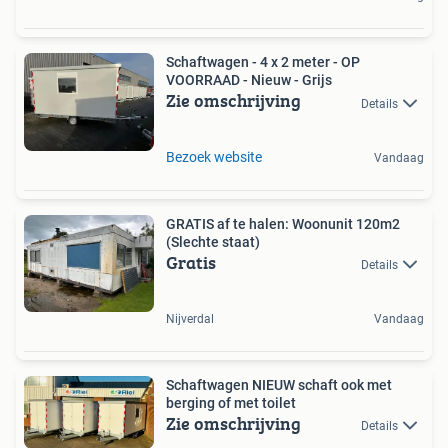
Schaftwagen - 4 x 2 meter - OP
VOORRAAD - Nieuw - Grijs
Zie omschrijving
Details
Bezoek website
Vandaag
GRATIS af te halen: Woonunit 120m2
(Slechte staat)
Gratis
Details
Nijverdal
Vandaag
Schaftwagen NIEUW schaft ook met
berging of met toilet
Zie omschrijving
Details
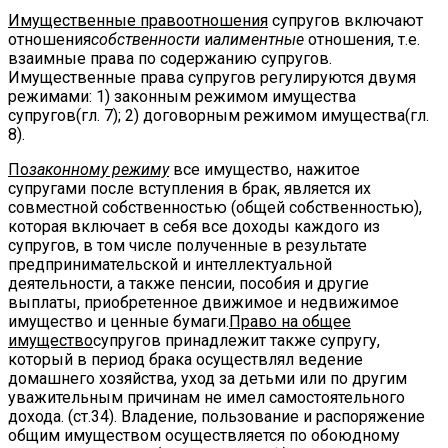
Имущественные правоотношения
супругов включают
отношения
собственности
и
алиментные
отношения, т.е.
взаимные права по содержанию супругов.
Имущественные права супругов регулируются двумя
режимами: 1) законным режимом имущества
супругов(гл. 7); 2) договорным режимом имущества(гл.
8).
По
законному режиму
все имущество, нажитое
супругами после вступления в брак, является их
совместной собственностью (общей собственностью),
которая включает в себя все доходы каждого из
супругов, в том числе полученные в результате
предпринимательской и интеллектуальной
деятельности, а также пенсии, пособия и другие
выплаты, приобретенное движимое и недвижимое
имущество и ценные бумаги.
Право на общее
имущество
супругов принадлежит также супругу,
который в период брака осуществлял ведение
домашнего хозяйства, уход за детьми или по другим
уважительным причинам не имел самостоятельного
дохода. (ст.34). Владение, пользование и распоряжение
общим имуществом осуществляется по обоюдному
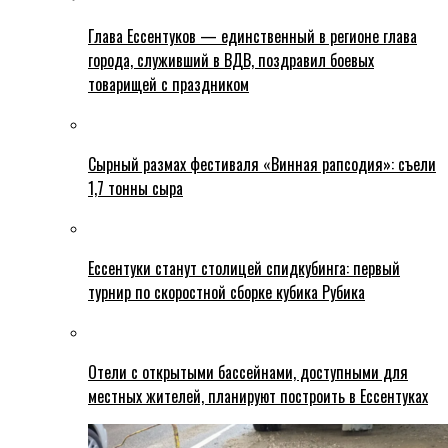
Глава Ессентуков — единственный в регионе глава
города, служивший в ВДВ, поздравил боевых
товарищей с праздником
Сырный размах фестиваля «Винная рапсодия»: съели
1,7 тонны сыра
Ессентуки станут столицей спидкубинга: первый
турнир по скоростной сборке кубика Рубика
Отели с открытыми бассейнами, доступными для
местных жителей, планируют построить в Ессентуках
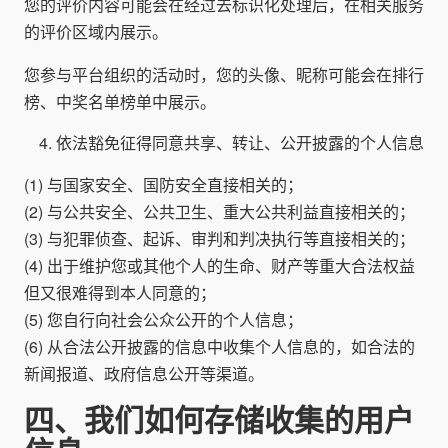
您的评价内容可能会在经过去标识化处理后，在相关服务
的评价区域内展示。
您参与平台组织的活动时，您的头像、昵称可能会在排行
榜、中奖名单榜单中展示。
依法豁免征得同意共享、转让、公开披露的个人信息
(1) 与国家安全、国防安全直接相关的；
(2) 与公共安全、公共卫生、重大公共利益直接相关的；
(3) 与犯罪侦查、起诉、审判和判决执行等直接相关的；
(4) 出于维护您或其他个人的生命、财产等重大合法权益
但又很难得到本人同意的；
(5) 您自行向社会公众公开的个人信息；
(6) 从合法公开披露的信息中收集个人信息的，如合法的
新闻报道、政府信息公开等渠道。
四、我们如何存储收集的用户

********************

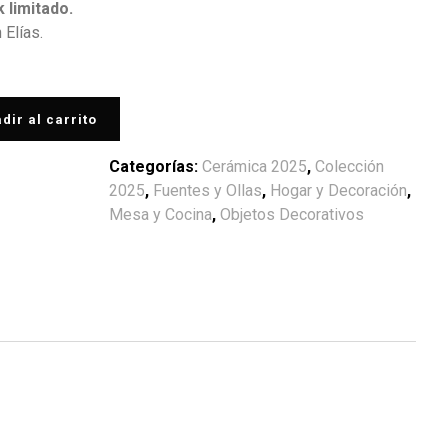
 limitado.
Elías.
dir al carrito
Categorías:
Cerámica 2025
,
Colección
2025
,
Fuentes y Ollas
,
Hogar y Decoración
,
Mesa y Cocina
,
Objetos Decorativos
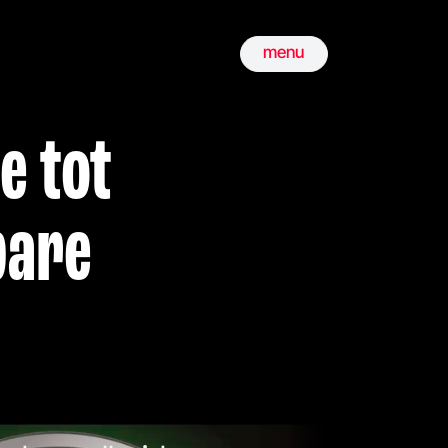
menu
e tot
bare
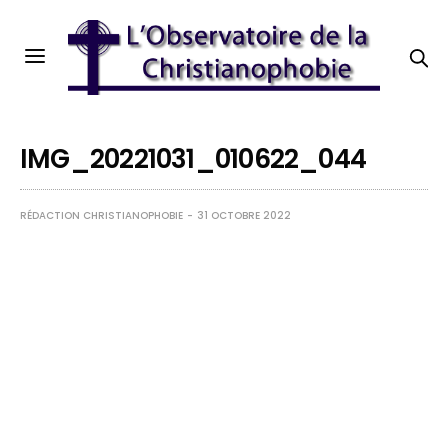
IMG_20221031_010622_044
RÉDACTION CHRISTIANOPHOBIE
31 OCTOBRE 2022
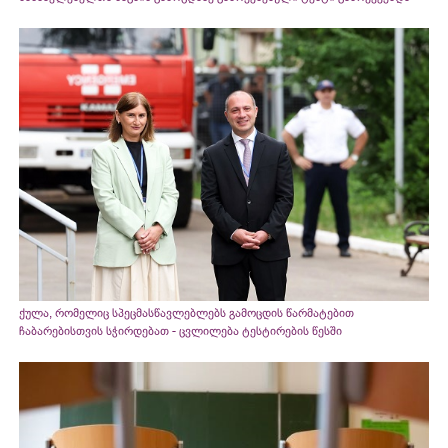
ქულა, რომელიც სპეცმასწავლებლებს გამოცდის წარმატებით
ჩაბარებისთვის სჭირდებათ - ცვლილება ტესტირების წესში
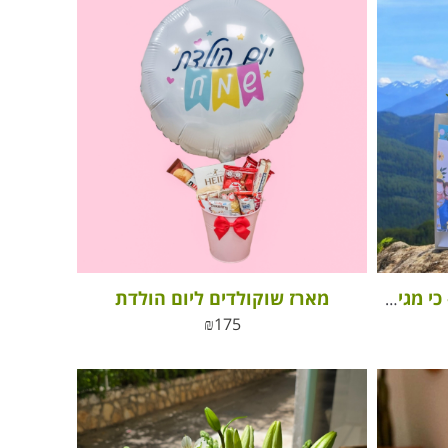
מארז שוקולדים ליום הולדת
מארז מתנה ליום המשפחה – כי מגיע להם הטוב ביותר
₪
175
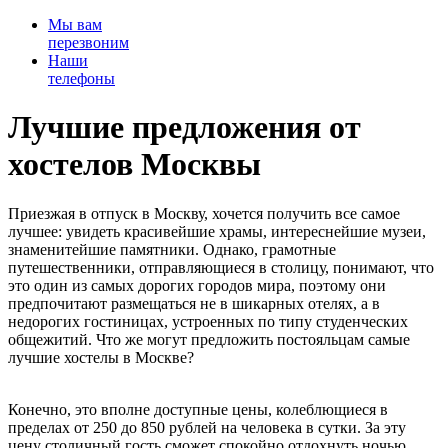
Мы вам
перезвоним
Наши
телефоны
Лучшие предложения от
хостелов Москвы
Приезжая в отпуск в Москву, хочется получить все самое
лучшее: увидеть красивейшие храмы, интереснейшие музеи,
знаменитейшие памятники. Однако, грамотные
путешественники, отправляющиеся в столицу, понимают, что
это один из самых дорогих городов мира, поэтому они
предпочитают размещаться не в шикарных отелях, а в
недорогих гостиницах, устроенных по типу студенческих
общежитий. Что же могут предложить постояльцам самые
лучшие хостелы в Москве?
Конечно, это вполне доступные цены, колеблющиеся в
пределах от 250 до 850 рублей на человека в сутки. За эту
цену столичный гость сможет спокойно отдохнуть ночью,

********************

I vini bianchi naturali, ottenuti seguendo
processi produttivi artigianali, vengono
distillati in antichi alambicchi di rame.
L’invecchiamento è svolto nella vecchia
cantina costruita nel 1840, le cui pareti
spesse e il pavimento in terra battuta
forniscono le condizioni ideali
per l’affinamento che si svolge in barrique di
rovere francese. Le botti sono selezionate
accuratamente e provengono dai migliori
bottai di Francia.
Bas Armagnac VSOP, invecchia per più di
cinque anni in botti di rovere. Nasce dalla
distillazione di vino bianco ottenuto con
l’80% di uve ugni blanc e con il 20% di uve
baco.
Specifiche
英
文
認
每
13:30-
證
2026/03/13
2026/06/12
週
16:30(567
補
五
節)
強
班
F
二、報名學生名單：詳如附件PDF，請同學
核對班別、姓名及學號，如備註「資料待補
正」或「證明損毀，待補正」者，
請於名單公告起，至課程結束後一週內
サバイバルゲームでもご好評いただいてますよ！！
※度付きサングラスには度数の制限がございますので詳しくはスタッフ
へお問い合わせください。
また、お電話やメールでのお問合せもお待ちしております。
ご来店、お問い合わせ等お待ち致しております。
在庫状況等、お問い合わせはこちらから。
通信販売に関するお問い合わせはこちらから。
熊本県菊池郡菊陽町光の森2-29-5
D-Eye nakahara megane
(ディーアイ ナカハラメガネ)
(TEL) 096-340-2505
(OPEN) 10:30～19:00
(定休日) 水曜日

********************

▸ Problem description
What are the lines above that hold the string "Имущественные"? Copy them.

▸ Expected answer
Имущественные правоотношения
Имущественные права супругов регулируются двумя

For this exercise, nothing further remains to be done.